::: Material provided

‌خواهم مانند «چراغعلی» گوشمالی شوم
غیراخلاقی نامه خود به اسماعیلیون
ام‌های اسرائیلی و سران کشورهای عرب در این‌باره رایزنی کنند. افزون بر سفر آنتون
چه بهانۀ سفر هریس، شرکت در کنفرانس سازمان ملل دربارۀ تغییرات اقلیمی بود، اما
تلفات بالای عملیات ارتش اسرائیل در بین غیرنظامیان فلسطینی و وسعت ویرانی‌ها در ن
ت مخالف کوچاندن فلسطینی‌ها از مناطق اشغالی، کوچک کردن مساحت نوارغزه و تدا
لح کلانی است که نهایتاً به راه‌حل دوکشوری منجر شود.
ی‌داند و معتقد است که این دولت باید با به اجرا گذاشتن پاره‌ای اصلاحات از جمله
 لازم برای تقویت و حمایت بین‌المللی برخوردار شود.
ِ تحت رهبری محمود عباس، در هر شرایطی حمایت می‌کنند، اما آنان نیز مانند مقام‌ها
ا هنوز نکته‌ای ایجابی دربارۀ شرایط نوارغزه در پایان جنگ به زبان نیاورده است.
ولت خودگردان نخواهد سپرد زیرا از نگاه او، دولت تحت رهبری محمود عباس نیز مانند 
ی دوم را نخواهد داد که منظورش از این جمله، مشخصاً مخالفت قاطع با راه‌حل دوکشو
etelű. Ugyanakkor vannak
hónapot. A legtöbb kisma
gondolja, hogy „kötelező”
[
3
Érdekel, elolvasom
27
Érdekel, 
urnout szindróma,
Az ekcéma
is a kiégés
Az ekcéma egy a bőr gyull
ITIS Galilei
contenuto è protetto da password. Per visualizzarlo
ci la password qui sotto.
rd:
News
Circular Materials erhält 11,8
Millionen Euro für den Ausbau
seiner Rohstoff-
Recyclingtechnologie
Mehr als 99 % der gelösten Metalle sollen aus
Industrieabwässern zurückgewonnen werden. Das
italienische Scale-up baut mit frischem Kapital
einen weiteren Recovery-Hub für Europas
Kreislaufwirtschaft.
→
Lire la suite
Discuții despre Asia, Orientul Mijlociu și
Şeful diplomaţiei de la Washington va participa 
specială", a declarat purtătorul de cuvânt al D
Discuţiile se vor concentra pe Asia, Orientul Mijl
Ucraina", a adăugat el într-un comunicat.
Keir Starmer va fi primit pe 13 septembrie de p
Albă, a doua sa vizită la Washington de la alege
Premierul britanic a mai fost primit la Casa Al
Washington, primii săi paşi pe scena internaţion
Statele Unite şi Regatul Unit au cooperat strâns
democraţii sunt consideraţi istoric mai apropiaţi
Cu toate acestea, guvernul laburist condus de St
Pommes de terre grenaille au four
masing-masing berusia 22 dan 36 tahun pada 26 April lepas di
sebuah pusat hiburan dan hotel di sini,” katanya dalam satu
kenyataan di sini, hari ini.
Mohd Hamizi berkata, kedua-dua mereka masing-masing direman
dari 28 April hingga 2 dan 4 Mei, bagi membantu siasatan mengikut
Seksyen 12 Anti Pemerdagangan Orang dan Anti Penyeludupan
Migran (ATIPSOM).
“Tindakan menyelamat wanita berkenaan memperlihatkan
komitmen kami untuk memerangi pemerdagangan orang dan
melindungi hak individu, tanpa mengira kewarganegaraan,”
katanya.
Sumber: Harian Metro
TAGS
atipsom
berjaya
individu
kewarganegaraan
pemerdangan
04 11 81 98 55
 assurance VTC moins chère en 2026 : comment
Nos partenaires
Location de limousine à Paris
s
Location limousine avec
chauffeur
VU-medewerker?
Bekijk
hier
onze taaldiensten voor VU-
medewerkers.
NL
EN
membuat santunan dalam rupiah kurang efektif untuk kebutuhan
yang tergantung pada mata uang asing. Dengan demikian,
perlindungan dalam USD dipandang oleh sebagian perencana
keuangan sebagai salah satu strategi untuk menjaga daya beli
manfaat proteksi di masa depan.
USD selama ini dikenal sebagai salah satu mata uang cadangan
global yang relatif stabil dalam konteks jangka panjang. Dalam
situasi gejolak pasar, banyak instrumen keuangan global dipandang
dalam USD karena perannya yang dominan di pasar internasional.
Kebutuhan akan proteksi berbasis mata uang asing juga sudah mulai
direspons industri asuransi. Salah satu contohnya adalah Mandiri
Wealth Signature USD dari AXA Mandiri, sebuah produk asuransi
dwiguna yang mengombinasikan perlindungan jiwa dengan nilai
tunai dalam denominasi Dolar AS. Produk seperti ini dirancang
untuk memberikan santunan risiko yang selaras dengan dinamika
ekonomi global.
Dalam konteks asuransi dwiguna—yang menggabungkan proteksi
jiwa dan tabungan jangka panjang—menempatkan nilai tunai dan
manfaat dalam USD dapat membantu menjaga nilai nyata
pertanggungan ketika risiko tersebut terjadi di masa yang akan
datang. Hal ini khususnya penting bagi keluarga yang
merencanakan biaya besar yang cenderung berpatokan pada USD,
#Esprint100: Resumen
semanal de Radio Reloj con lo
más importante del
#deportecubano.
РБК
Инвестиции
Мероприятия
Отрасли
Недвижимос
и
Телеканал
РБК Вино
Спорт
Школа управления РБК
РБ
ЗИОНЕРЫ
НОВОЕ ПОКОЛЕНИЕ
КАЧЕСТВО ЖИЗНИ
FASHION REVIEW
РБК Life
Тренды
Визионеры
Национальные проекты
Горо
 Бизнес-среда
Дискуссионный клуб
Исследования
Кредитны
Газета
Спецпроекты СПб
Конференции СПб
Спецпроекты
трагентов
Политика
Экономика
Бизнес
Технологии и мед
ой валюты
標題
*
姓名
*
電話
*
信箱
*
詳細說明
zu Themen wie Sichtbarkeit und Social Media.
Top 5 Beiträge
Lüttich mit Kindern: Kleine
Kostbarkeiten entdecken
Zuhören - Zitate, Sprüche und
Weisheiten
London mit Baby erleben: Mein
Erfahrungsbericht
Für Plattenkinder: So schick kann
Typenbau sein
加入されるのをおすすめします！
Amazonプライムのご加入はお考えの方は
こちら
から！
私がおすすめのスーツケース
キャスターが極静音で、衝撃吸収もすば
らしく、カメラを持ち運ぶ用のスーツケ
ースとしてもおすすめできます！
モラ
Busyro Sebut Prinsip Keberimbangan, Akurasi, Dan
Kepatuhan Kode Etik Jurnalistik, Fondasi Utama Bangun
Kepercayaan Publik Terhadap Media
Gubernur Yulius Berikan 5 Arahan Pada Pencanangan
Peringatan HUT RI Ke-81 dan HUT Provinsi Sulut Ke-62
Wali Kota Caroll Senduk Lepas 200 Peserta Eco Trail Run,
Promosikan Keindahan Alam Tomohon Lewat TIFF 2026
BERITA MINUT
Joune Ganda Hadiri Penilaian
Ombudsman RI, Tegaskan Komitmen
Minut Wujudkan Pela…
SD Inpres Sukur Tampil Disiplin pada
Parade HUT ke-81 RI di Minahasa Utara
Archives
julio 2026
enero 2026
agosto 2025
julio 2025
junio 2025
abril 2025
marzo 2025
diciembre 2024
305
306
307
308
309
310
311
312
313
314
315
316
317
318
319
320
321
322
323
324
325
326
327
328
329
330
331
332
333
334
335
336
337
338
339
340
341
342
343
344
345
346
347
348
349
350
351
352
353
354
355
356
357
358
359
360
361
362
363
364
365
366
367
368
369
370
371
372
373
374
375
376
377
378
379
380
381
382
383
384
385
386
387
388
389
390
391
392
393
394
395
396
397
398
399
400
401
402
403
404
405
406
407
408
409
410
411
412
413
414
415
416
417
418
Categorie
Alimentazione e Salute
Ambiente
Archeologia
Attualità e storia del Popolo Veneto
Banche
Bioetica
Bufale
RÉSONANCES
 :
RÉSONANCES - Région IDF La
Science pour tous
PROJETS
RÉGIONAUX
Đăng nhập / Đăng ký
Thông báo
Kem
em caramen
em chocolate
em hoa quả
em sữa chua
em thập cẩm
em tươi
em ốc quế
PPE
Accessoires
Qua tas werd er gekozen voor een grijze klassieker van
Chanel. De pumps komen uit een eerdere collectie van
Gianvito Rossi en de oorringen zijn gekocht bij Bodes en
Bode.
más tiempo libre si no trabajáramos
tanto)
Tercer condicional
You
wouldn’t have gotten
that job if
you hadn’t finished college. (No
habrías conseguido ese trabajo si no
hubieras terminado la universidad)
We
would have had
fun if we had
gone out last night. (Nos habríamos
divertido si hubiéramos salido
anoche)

::::::

- Assigned task
Please edit the stretch from the start of the lines through the line containing "چه بهانۀ سفر", replacing "سفر" with "دیدار" and leaving everything else unchanged. Give only those lines.

- Task result
‌خواهم مانند «چراغعلی» گوشمالی شوم
غیراخلاقی نامه خود به اسماعیلیون
ام‌های اسرائیلی و سران کشورهای عرب در این‌باره رایزنی کنند. افزون بر دیدار آنتون
چه بهانۀ دیدار هریس، شرکت در کنفرانس سازمان ملل دربارۀ تغییرات اقلیمی بود، اما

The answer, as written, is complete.